In many instances the programs create implicit marginal income tax rates in excess of 100 percent, and sometimes as large as 400 percent. One might expect a lot of income to be destroyed (or at least detoured off personal income tax returns where lenders might see them) in an economy where millions of people faced such massive marginal income tax rates, but, for two reasons, this paper does not investigate this possibility. First, reasonable people can debate the degree to which the supply of income responds to marginal tax rates, but resolving this debate is unnecessary for proving any of the results of this paper. Even if the supply of income were fully exogenous – that is, failed to respond even a small amount to marginal tax rates in excess of 100 percent – several of my results still hold. Second, under the weak assumption that borrowers cannot be expected to perennially locate at points of their budget sets that are strictly dominated by tens of thousands of dollars, lenders who want to enhance collections will take steps to foreclose on borrowers who are deemed modification-eligible by the federal programs. These steps will dull (but probably not eliminate) the otherwise stark incentives for borrowers to reduce their incomes in order to be eligible for a generous modification, and thereby result in an income distribution impact of the programs that is less than it would be had the guidelines been followed literally.
The fact that foreclosures continue to outnumber modifications almost two years after federal initiatives began has been blamed on complex legal relationships among mortgage owners, and on administrative snafus. These factors may contribute to the relatively slow pace of modification, but, even without them, the federal income share target automatically frustrates the programs’ foreclosure prevention goals, thanks to the strong economic incentives it presents to borrowers and lenders. The same economic analysis explains why the federal guidelines discourage principal reductions (in favor of interest deductions) because principal reductions are consistent with only a narrow eligibility range, and implicitly impose marginal tax rates as large as 400 percent, despite the possibility that principal reductions would be a more durable foreclosure solution.
[excerpt from a paper coming out in two weeks]
Through their income share target and “NPV test,” the federal modification programs have manufactured a tradeoff between the number of foreclosures prevented in the short term and the durability of those foreclosure prevention efforts, because they make it impossible to both write down principal and offer modification to a wide range of borrowers. Another result of this tradeoff is to reduce collections, increase foreclosures and their costs, and reduce efficiency as compared to alternative means-tested mortgage modification rules.

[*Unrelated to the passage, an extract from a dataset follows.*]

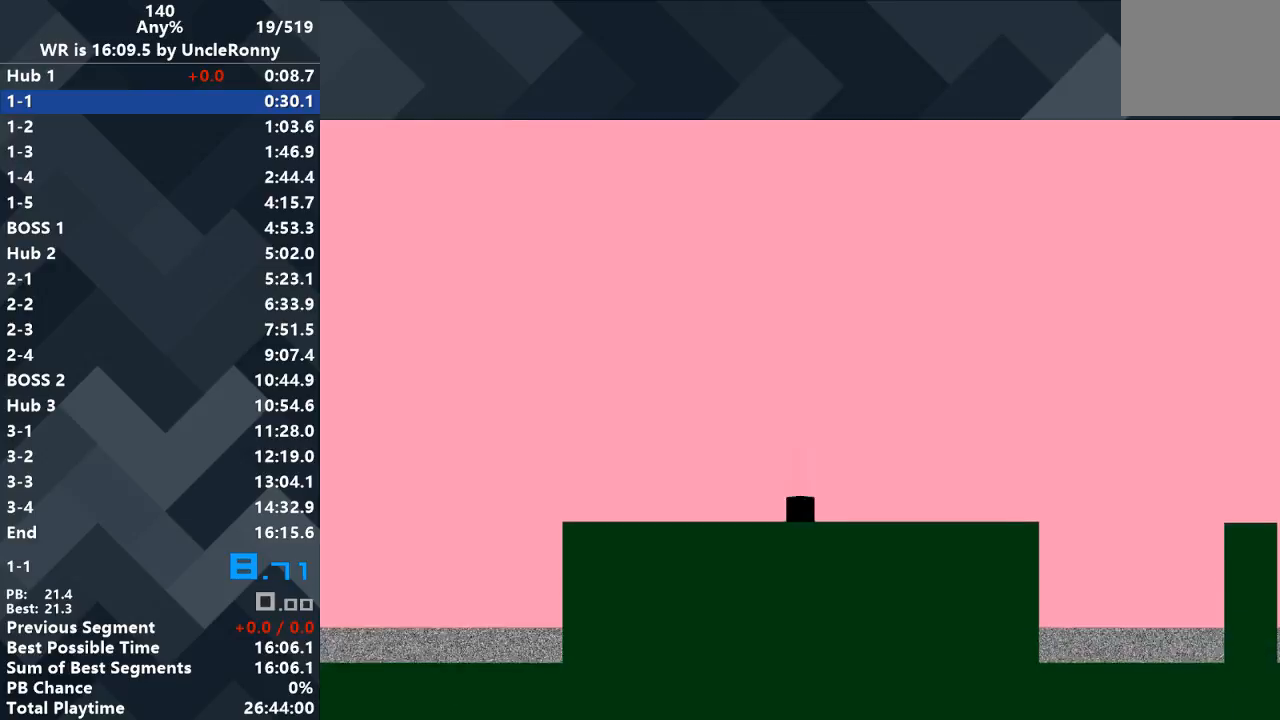
{"keys": ["right"], "events": []}
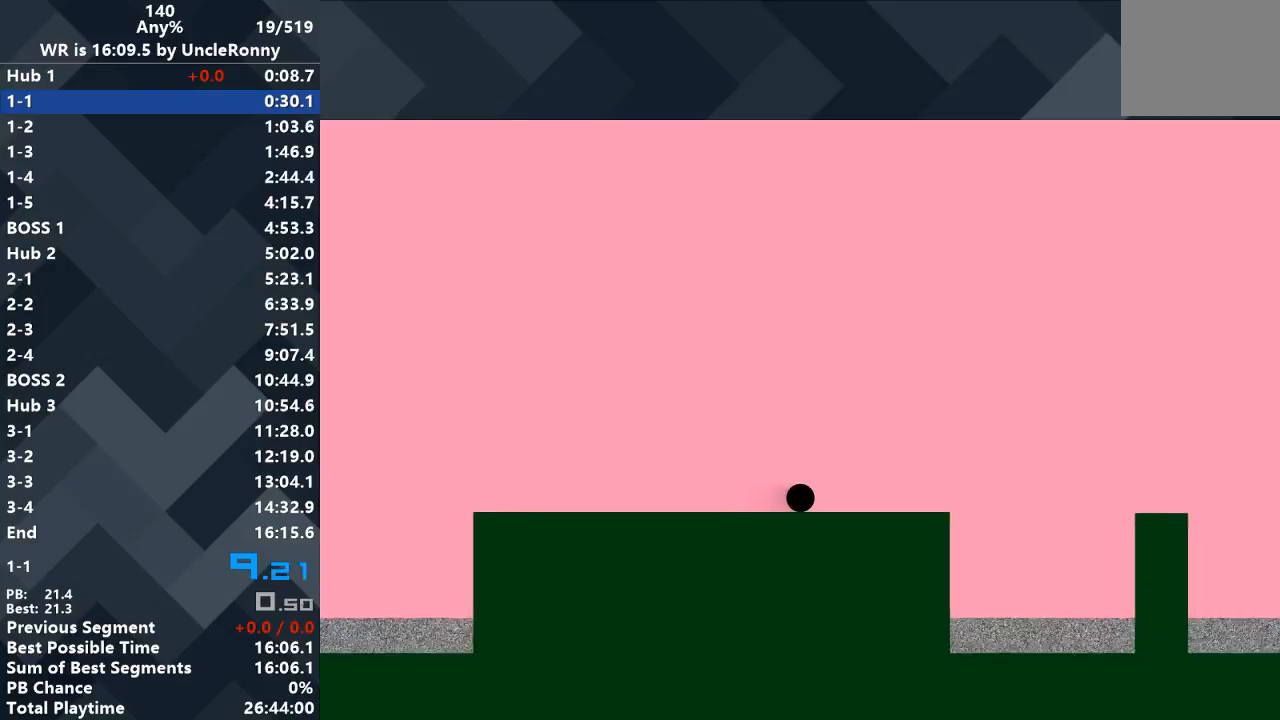
{"keys": ["right"], "events": []}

In many instances the programs create implicit marginal income tax rates in excess of 100 percent, and sometimes as large as 400 percent. One might expect a lot of income to be destroyed (or at least detoured off personal income tax returns where lenders might see them) in an economy where millions of people faced such massive marginal income tax rates, but, for two reasons, this paper does not investigate this possibility. First, reasonable people can debate the degree to which the supply of income responds to marginal tax rates, but resolving this debate is unnecessary for proving any of the results of this paper. Even if the supply of income were fully exogenous – that is, failed to respond even a small amount to marginal tax rates in excess of 100 percent – several of my results still hold. Second, under the weak assumption that borrowers cannot be expected to perennially locate at points of their budget sets that are strictly dominated by tens of thousands of dollars, lenders who want to enhance collections will take steps to foreclose on borrowers who are deemed modification-eligible by the federal programs. These steps will dull (but probably not eliminate) the otherwise stark incentives for borrowers to reduce their incomes in order to be eligible for a generous modification, and thereby result in an income distribution impact of the programs that is less than it would be had the guidelines been followed literally.

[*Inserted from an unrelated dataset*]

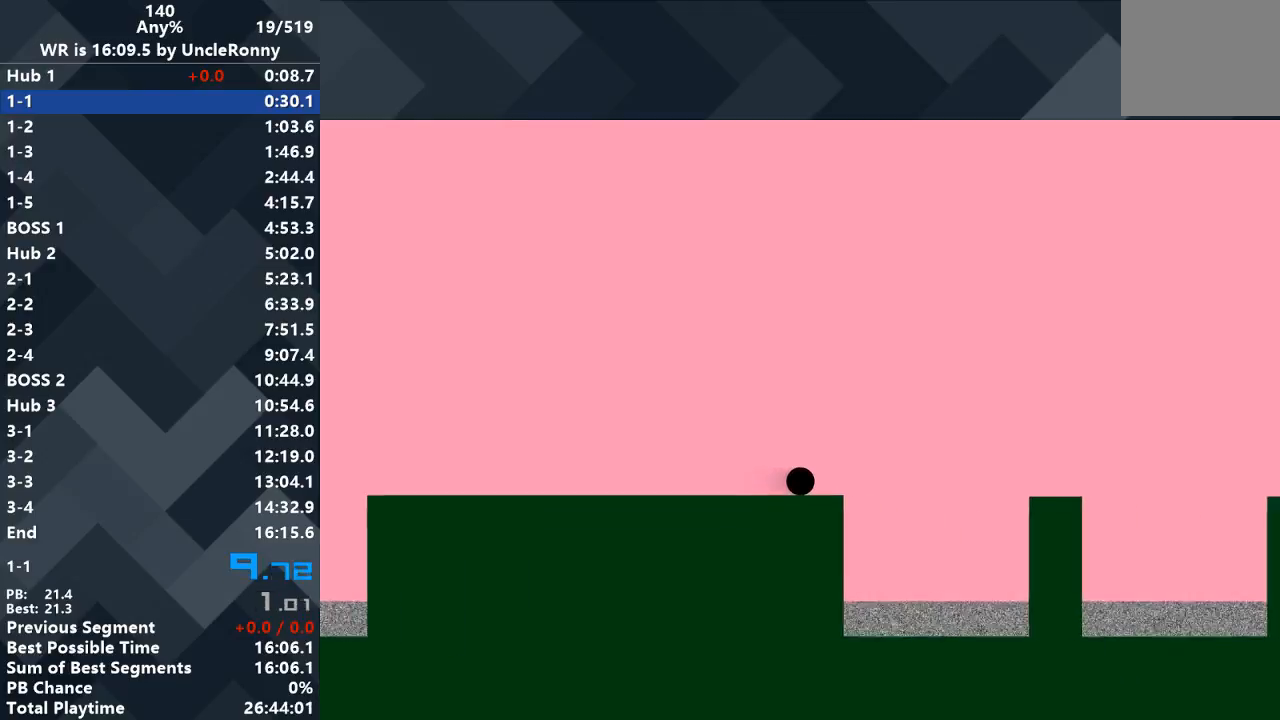
{"keys": ["right"], "events": [[67, "up", "down"], [100, "up", "up"]]}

The fact that foreclosures continue to outnumber modifications almost two years after federal initiatives began has been blamed on complex legal relationships among mortgage owners, and on administrative snafus. These factors may contribute to the relatively slow pace of modification, but, even without them, the federal income share target automatically frustrates the programs’ foreclosure prevention goals, thanks to the strong economic incentives it presents to borrowers and lenders. The same economic analysis explains why the federal guidelines discourage principal reductions (in favor of interest deductions) because principal reductions are consistent with only a narrow eligibility range, and implicitly impose marginal tax rates as large as 400 percent, despite the possibility that principal reductions would be a more durable foreclosure solution.
[excerpt from a paper coming out in two weeks]
Very good article. I have passsed it on.